El poema también tiene mi recuerdo más feliz, una tarde mi hermana dibujó con gises de colores la ciudad (que era pequeñísima, nosotros vivíamos en el lugar donde acababa) y usamos los pocos libros (cito los títulos) de la casa para simular los edificios, y con mis carritos jugamos toda la tarde. Pero es literal que mi mamá quemó mis anginas y vi cómo dos perros se desangraron por todo el patio y un pájaro murió en una jaula, pero a nadie se le ocurrió quitar el cuerpo durante años.

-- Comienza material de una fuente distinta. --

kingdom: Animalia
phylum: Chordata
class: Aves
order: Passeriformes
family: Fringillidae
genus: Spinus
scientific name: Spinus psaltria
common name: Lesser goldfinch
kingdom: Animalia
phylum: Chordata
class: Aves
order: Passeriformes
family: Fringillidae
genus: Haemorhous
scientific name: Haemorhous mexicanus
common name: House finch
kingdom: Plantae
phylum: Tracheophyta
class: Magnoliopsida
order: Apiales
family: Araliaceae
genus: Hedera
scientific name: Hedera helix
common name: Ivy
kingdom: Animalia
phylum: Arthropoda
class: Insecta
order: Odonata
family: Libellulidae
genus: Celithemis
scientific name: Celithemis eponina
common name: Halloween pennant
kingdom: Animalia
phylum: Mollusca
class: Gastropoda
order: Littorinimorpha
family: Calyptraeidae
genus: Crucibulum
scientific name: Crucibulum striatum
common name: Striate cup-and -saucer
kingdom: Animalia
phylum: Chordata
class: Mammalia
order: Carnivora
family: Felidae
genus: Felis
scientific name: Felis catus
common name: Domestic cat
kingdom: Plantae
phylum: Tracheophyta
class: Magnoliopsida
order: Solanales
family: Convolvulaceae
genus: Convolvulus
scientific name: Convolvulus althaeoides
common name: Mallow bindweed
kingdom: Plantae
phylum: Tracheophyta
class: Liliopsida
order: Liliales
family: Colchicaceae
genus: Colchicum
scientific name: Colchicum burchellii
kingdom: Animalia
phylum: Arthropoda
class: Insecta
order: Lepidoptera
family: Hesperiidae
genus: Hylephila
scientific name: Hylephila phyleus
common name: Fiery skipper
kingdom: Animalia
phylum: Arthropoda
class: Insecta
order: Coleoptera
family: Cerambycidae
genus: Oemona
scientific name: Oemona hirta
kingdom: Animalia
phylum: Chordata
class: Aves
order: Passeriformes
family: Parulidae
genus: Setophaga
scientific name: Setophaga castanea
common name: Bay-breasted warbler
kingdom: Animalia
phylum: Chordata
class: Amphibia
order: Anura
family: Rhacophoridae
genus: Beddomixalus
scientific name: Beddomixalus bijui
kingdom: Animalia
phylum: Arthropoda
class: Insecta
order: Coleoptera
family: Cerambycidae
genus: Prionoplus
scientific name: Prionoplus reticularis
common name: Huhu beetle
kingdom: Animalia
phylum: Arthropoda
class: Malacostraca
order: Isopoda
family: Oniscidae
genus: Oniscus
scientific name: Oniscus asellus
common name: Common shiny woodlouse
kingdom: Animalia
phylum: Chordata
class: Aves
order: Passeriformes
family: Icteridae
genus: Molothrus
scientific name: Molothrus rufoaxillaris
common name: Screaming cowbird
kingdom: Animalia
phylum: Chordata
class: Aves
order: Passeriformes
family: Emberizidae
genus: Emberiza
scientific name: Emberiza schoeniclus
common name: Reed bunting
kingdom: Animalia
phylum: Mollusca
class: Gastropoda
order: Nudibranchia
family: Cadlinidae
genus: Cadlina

Valga el descaminado rodeo por una invitación de mi amiga Ana Porrúa, su proyecto se llama “Los sonidos de la pandemia”. Quise plantearme si alguna vez escucho. Trato de escuchar menos estos días. Pienso mucho en la muerte, nunca duermo, podría ser el héroe de mi adolescencia darks, casi escrito por Théophile Gautier. Y casi nada quiero contar. Volví a ese poema para pensar en los sonidos. Dijo con toda la cursilería Octavio Paz: “oídos con el alma”. Lo aborrezco.